BEGIN Extracted text

## DAB200 -- Lab 7

In this lab, you will gain some experience in dealing with missing data and further practice converting non-numeric features in a dataset to numeric.

**Target**: to predict `Comb Unadj FE - Conventional Fuel`

**Data set**: will be assigned by the instructor in class

### Part 0

Please provide the following information by editing this cell:
 - Name:  Jalpa Tank
 - Student Number: 0804303

### Part 1 - Create and evaluate an initial model

In this part you should: 
 
 - read in the data
 - isolate all numeric features from original data set
 - fill in any missing values with 0
 - create and evaluate an initial model 
 - use 150 decision trees in your random forest model

#### Code (10 marks)

**Code for reading data:**

In [1]:
import pandas as pd
import numpy as np
from sklearn.ensemble import RandomForestRegressor
from rfpimp import * 
from pandas.api.types import is_categorical_dtype

data_string = 'veh18_missing.csv'
df = pd.read_csv('veh18_missing.csv')

END Extracted text
BEGIN Task inputs

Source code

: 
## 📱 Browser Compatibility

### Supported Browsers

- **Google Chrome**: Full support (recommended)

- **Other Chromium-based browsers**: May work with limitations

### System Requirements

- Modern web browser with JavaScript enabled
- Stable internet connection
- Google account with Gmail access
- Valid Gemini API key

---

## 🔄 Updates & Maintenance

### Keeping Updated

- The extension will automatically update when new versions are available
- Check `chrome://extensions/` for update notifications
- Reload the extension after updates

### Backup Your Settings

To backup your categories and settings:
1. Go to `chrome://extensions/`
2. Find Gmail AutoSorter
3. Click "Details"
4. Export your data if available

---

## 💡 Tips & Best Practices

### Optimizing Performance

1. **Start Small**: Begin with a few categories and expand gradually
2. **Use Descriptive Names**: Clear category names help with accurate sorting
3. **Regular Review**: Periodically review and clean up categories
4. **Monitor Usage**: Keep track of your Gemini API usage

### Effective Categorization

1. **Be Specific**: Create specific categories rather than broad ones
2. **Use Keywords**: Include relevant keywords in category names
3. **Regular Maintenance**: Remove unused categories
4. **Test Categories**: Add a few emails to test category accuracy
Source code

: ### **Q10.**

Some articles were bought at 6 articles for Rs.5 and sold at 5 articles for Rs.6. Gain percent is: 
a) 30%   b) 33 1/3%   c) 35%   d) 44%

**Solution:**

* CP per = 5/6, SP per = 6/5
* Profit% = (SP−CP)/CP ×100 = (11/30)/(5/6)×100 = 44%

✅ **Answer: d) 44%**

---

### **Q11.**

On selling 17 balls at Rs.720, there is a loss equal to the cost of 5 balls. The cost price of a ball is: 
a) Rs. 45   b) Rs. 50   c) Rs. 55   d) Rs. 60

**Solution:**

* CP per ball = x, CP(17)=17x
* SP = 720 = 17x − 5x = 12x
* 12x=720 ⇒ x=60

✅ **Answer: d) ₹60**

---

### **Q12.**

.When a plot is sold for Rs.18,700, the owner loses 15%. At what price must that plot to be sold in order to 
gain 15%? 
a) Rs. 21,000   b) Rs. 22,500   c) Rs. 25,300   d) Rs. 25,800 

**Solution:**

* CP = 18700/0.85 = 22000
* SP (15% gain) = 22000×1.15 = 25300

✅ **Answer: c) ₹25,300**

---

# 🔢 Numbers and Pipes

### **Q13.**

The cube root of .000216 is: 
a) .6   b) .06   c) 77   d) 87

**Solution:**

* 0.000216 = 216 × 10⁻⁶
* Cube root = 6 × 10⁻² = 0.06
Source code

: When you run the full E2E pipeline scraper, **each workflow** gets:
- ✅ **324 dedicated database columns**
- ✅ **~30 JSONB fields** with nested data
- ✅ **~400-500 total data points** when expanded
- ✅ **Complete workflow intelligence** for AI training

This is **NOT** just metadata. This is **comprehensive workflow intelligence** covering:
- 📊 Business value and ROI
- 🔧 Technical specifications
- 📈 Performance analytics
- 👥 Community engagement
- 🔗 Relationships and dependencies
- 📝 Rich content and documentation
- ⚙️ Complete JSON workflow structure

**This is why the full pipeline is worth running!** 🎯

END Task inputs

### Complete the following
a – Using the lab text, begin at the words "In this part" and stop after "Code (10 marks)", giving that passage again with "decision trees" swapped for "estimators".
b – Rewrite the listing lines as a Markdown table with the columns No. and Line, beginning at the line that has "### Keeping Updated" and stopping after the line that has "### Backup Your Settings". Number each row and leave out blank lines.

### Per-task answers
a –
In this part you should: 
 
 - read in the data
 - isolate all numeric features from original data set
 - fill in any missing values with 0
 - create and evaluate an initial model 
 - use 150 estimators in your random forest model

#### Code (10 marks)

b –
| No. | Line |
|---|---|
| 1 | ### Keeping Updated |
| 2 | - The extension will automatically update when new versions are available |
| 3 | - Check `chrome://extensions/` for update notifications |
| 4 | - Reload the extension after updates |
| 5 | ### Backup Your Settings |